The surface hydrophobicity of a thin film can be understood with the help of the WCA. The WCA values after 12 s of sessile drop of two of the composite films and the comparison with the control pectin film are presented in Figure 2. The WCAs of Run 1 and Run 2 were 42.45° and 54.18°, as per Figure 2, which are less than that of the control pectin (67.92°). Therefore, it is evident that in a way, the hydrophilic plasticizer sorbitol reduced the surface hydrophobicity of the pectin films.
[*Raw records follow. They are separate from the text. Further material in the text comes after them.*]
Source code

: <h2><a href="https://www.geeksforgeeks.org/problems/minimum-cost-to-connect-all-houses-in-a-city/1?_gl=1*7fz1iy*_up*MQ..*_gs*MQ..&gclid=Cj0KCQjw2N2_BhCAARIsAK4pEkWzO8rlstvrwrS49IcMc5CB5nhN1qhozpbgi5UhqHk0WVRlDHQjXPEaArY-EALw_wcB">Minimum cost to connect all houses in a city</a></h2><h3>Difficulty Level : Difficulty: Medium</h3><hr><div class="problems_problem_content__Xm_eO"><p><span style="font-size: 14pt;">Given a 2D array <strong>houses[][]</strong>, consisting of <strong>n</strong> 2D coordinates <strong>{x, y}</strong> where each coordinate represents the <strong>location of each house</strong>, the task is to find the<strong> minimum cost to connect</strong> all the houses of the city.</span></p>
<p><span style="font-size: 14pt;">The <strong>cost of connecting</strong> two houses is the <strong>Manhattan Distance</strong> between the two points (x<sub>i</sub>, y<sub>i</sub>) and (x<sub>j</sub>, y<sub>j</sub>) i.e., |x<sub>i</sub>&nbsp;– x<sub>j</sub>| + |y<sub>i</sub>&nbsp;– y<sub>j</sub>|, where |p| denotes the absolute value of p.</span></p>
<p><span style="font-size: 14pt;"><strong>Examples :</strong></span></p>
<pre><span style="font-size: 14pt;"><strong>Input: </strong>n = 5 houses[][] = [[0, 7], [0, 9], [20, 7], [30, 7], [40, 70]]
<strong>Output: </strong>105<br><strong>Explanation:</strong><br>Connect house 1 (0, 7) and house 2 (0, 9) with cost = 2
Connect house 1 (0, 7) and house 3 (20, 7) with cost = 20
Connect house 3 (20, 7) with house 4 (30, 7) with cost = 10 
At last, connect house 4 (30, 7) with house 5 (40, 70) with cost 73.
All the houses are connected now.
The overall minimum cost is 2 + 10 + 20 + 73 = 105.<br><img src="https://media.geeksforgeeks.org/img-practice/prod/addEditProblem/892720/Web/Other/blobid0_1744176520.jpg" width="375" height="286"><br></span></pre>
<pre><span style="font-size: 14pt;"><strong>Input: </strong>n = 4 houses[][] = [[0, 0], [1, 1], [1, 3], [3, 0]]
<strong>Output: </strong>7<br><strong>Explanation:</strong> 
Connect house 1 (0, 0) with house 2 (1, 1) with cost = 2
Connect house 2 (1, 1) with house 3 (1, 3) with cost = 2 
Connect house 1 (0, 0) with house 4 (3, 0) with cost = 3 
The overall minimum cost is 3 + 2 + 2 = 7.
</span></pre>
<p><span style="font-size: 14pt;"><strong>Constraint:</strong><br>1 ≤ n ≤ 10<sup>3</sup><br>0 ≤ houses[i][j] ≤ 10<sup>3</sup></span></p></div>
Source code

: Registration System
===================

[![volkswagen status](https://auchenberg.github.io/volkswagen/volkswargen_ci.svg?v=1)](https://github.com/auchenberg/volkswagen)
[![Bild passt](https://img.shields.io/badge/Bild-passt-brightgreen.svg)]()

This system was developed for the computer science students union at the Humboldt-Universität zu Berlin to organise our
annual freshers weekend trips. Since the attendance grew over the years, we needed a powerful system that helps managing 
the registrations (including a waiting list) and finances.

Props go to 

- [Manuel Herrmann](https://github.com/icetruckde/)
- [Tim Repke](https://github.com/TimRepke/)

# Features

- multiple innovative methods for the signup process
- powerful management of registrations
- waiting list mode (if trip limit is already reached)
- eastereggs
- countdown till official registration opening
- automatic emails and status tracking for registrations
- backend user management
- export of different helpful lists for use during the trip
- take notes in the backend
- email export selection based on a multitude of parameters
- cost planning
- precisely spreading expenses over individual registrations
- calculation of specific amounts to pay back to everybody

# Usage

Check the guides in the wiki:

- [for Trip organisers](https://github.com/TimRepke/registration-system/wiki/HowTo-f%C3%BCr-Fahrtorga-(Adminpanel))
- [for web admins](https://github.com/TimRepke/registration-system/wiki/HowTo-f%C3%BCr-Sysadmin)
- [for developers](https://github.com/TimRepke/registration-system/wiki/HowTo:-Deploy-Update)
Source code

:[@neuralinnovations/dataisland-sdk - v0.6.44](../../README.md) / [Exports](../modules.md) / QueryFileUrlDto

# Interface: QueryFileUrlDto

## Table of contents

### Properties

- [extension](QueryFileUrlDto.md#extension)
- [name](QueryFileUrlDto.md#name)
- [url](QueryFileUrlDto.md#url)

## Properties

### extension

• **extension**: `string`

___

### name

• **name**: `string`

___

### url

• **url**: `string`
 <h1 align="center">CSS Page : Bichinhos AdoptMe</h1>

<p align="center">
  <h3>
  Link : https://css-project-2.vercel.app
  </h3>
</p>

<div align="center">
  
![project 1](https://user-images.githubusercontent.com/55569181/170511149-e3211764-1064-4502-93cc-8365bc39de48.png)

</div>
3.4. Mechanical Properties

The mechanical properties such as tensile strength, load at break, and percent strain at break are compared in Figure 3. The mechanical properties suggest that a low concentration of sodium alginate and castor oil and a high concentration of sorbitol improved the flexibility and strength of the films. This was apparent from the improved elongation at break for Run 2 and Run 3, compared to Run 1 (composition of runs as per Table 1). As per Figure 3, Run 4 had the optimum concentration in terms of acceptable mechanical properties.

3.5. Fourier-Transform Infrared Spectroscopy (FTIR)

Figure 4 shows the comparison of the FTIR of the “pectin + sodium alginate + castor oil + D-sorbitol” films with the pure components. The results suggested that no new chemical bonds formed during the film preparation process, and that the film was an outcome of a purely physical process. Peaks at 3300 cm^–1 were linked to the O–H stretching vibrations of the hydroxyl groups in pectin, whereas peaks at 1650 cm^–1 were related to the C=O stretching vibration of the carbonyl group in pectin. Peaks at 2920 cm^–1 and 2850 cm^–1 were caused by the castor oil’s aliphatic chains’ C–H stretching vibrations.

3.6. Shelf-Life Test

As depicted in Figure 5 and Figure 6, the food products coated with the film-forming solution were proven to last longer than those left undisturbed, thus proving that the films extended the shelf-life of the food products.

4. Conclusions

The current study discussed the effect of functional additives such as sodium alginate, castor oil, and sorbitol on improving the properties of pectin-based films. Sodium alginate and D-sorbitol proved to be good plasticizers as they provided flexibility that helped improve the mechanical properties of the films. However, these two hydrophilic components indeed reduced the moisture barrier properties of the films. Castor oil had reduced moisture transmission as it is a good hydrophobic agent. The formed films were thin and transparent, with better moisture barriers and excellent mechanical properties. When tested on food products, they enhanced the shelf-life of the products. The findings in this paper point to the possibility of pectin-based films including additives such as sodium alginate, castor oil, and D-sorbitol in the food-packaging industry to improve the mechanical and barrier properties. To better understand how they operate in practical packaging applications, more research will be needed. This study might help in developing biodegradable film packaging techniques for food that is to be sustainably packaged. This work provides a strong basis for the future to find out about more such sustainable methods of food packaging that would prove to be better for the environment.